Lady meines Herzens
war rasch zur beliebtesten, gefürchtetsten und am häufigsten zitierten Kolumne in London aufgestiegen. Julianna schrieb unter dem Pseudonym »eine Lady mit Klasse«, und über die wahre Autorschaft wurde seither ständig laut spekuliert, ohne dass ein Gerücht je bestätigt oder verleugnet wurde. Wie Sophie hatte auch Julianna ihre Karriere begonnen, weil sie Geld brauchte.
»Und wieso habe ich bisher nichts von ihm gehört?«, fragte Julianna.
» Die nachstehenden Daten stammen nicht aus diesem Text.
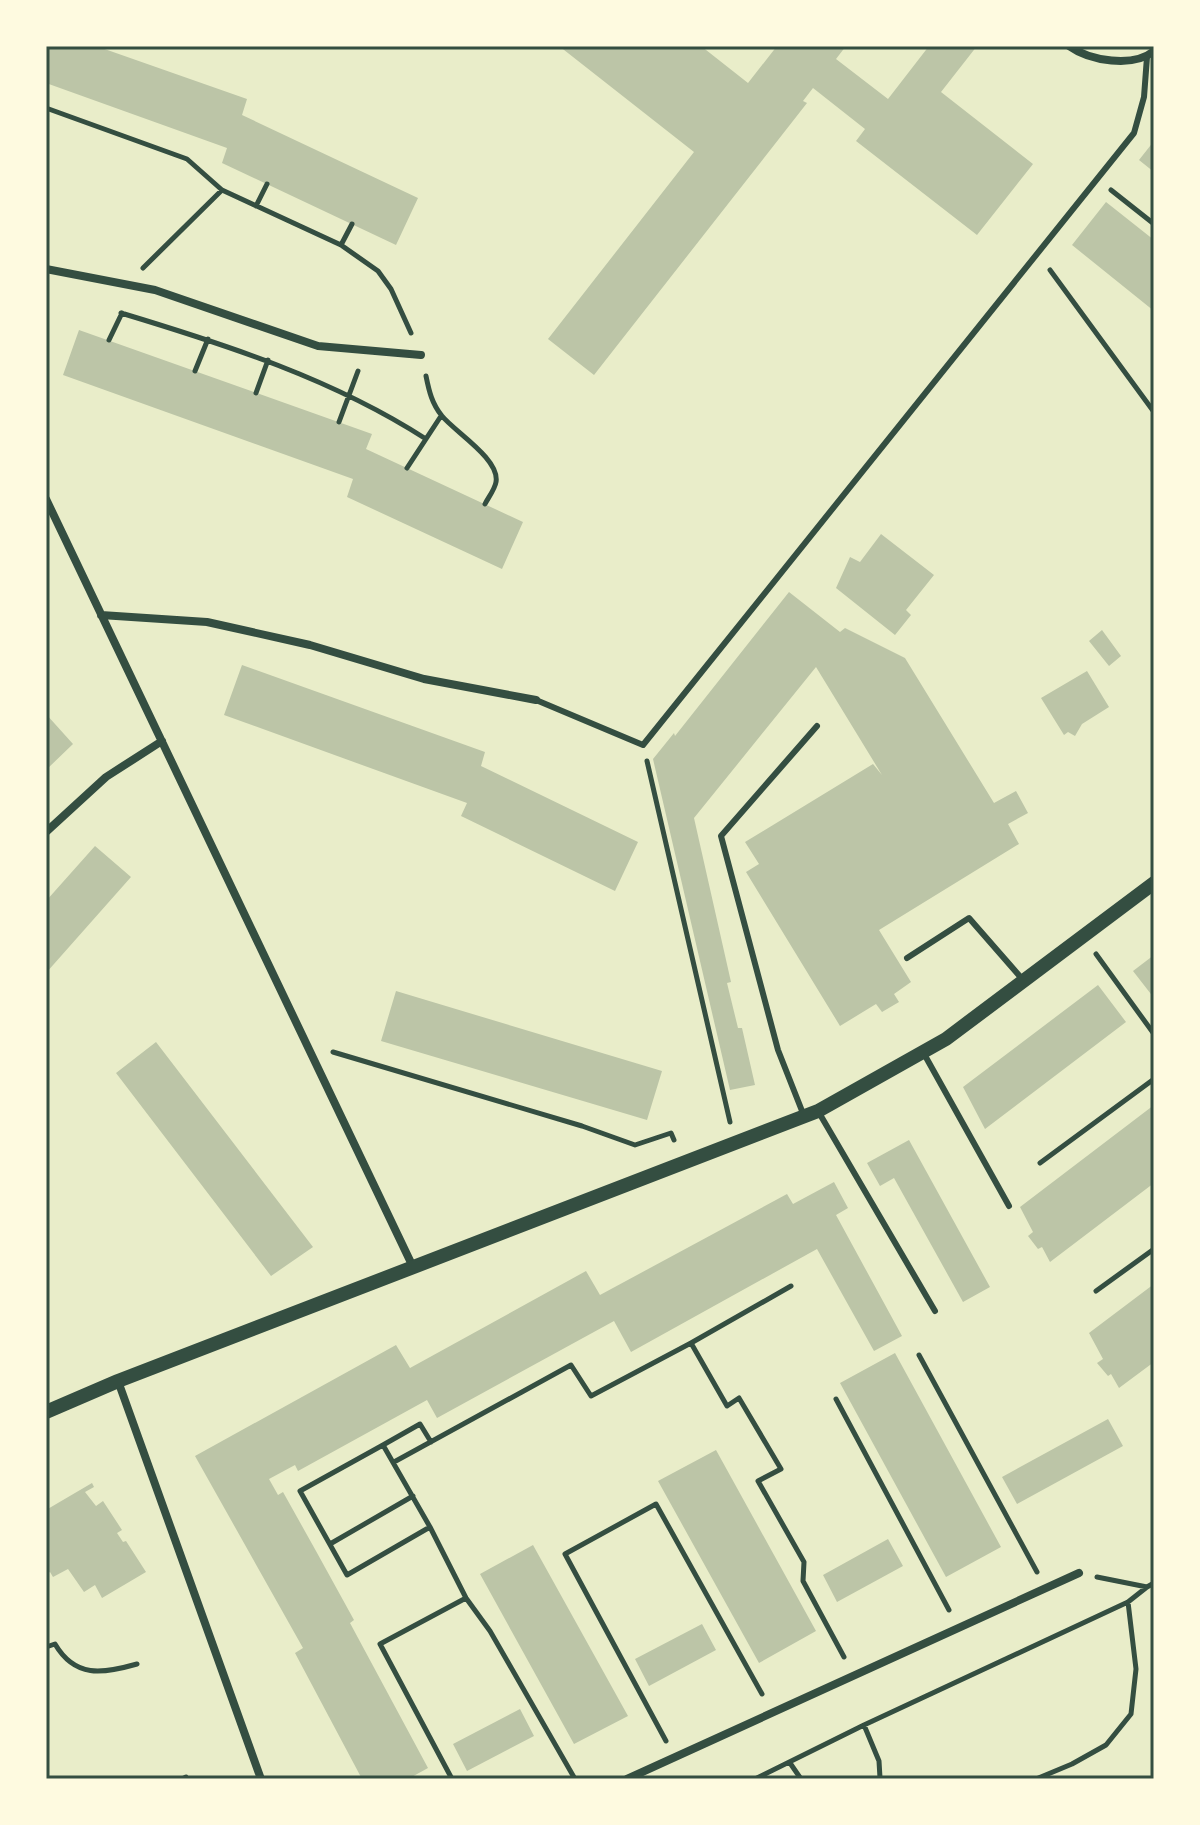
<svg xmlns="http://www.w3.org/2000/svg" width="1200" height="1825" viewBox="0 0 1200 1825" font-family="Ubuntu,sans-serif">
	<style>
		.building { fill: #bcc5a7 }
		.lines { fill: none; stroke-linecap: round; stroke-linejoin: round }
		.path { stroke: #344e41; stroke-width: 5 }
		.service { stroke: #344e41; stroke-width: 6 }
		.minor { stroke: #344e41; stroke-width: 8 }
		.tertiary { stroke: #344e41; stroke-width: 14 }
		.neatline { fill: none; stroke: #344e41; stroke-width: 3 }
	</style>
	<rect width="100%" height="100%" fill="#e9edc9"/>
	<path class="building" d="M46,46H96L247,99L242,115L418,198L396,245L222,163L227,148L46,83Z
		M559,46H701L748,83L777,46H846L836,59L888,99L929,46H977L941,92L1033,164L977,235L856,141L865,129L813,88L803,101L807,103L594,375L548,339L694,152Z
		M1154,141V172L1139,160Z
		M1106,202L1154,240V311L1072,245Z
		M79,330L372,434L366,449L523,522L502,569L347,497L353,479L63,375Z
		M881,534L934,575L906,610L911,615L895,635L836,588L850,557L860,562Z
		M789,592L840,632L845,628L905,658L994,803L1016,791L1028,813L1008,824L1019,844L879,930L911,982L894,994L899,1002L882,1012L876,1004L840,1026L746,872L759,864L745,842L873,764L882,775L816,667L694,818L731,982L727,983L738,1028H742L755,1085L730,1090L653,759L674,733L675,736Z
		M1102,630L1121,656L1109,666L1089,641Z
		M242,665L485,752L481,766L638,842L615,891L461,816L467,803L224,715Z
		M1087,671L1109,707L1082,724L1075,736L1068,732L1064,735L1041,698Z
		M46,714L73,744L46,770Z
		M95,846L131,877L46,973V901Z
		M1154,955V998L1133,971Z
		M1098,985L1126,1022L985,1129L963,1087Z
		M396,991L662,1071L647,1120L381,1041Z
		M156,1042L313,1247L271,1276L116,1073Z
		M1154,1105V1183L1050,1262L1042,1247L1038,1249L1028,1236L1033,1232L1020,1207Z
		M909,1140L990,1287L963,1302L894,1178L880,1186L867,1163Z
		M834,1182L848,1208L836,1215L902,1336L874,1351L817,1249L631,1352L614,1321L437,1418L427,1400L298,1471L295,1465L269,1479L278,1495L283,1492L316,1551L354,1620L350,1623L428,1768L408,1779H362L295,1653L303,1648L195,1456L396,1345L410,1368L586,1271L600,1295L787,1194L793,1204Z
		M1154,1284V1362L1119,1388L1111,1374L1108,1376L1097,1363L1103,1359L1089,1333Z
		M895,1353L1001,1547L946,1577L840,1383Z
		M1108,1419L1123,1446L1017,1504L1002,1477Z
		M716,1450L816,1631L759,1663L658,1481Z
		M92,1483L94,1487L85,1492L96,1506L103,1501L122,1530L117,1533L123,1542L126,1541L146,1572L102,1598L95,1585L84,1592L68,1569L53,1577L50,1572L46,1574V1510Z
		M888,1539L903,1566L837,1602L823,1575Z
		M533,1545L628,1716L574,1744L480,1574Z
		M702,1624L716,1650L649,1686L635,1659Z
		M520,1709L534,1736L467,1771L453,1744Z"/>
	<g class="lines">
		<path class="path" d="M46,108L187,159L222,190L341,245L378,271L391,289L411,333
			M1111,190L1154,224
			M256,206L267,184
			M341,245L352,224
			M143,268L222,190
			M1050,270L1154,412
			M121,313C227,345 333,379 426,439
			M109,340L122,313
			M195,371L208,339
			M426,376C429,391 432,404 442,416C455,432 500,459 496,482C495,489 488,498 485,504
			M256,393L268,360
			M339,422L358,371
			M407,468L441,416
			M647,761L730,1122
			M1096,954L1154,1034
			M333,1052L582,1126L635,1145L671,1133L674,1140
			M1040,1163L1154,1079
			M1096,1291L1154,1249
			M691,1343L727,1406L739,1398L781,1469L758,1481L804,1562L803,1581L844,1657
			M919,1355L1037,1572
			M836,1399L949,1610
			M383,1445L420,1424L431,1442
			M394,1462L571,1365L591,1396L691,1343L791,1286
			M430,1527L347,1575L300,1491L383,1445L430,1527L466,1598L490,1631L575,1779
			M330,1544L413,1496
			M1097,1577L1147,1587L1154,1583
			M46,1647L55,1644C75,1678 102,1674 137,1664
			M864,1725L879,1761L880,1778L877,1779
			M666,1741L565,1554L656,1504L762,1694
			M790,1763L801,1779
			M46,1770V1771
			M182,1779L186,1777
			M452,1779L380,1644L466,1598
			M755,1779L864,1725L1128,1602L1147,1587
			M1036,1779L1072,1764L1106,1745L1131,1714L1136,1669L1128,1602"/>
		<path class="service" d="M536,700L643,745L1134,133L1144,97L1147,57
			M907,958L969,918L1024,981
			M923,1052L1009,1206
			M818,1111L935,1311
			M804,1116L778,1050L721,836L817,726"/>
		<path class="minor" d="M1069,46C1090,61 1133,68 1154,51
			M46,269L155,290L318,346L421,355
			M46,499L414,1269
			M101,615L207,622L310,645L424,679L536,700
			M46,832L106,777L162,741
			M118,1381L261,1779
			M627,1779L1079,1573"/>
		<path class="tertiary" d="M46,1412L118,1381L818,1111L946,1039L1154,883"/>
	</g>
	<rect width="1200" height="1825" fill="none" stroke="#fefae0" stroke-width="96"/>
	<rect x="48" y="48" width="1104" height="1729" class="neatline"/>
</svg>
»Es ist passiert, während du noch auf der Hochzeit warst«, antwortete Sophie. »Und ich wollte es euch allen erzählen, sobald wir wieder zusammensitzen.«
Sie verstummte kurz, weil der Schreiber Andrew Mulligan seinem Kollegen Mitch Radnor, der für die Kricketpartien und Pferderennen zuständig war, lautstark demonstrierte, wie ein Boxer den anderen außer Gefecht gesetzt hatte.
»Nun spann uns doch nicht so auf die Folter«, drängte Eliza.
»Sein Name ist Mr Brandon. Er ist atemberaubend attraktiv, einfach hinreißend und ein wahrer Gentleman.« Sophie seufzte erneut bei der Erinnerung an diese herrliche Begegnung.
Er hatte ihr Leben gerettet. Und dann hatte er sie von dieser tief empfundenen Einsamkeit befreit, die sie gequält hatte, seit sie von Matthew sitzen gelassen worden war. Allein das Wissen, dass es ihren Mr Brandon irgendwo da draußen gab, ließ sie die Welt in einem neuen, hoffnungsvollen Licht betrachten. Für sie war er ein guter Grund, um wieder an die Liebe zu glauben.
Ein Blick in seine Augen hatte genügt, und sie wusste es einfach: Er ist der Richtige. Sie hatte dieses Gefühl sofort beiseitegeschoben, denn wenn man ehrlich war, konnte doch niemand so schnell wissen, ob er einen anderen liebte. Oder?
Aber dann hatte er wieder etwas gesagt, eine kleine Bemerkung hatte genügt, und sie hatte oh ja gedacht. Oder er lachte über ihre Bemerkungen und erzählte ihr, er sei immer auf alles vorbereitet. Und sie durfte nicht vergessen, dass er sie vor dem sicheren Tod bewahrt hatte.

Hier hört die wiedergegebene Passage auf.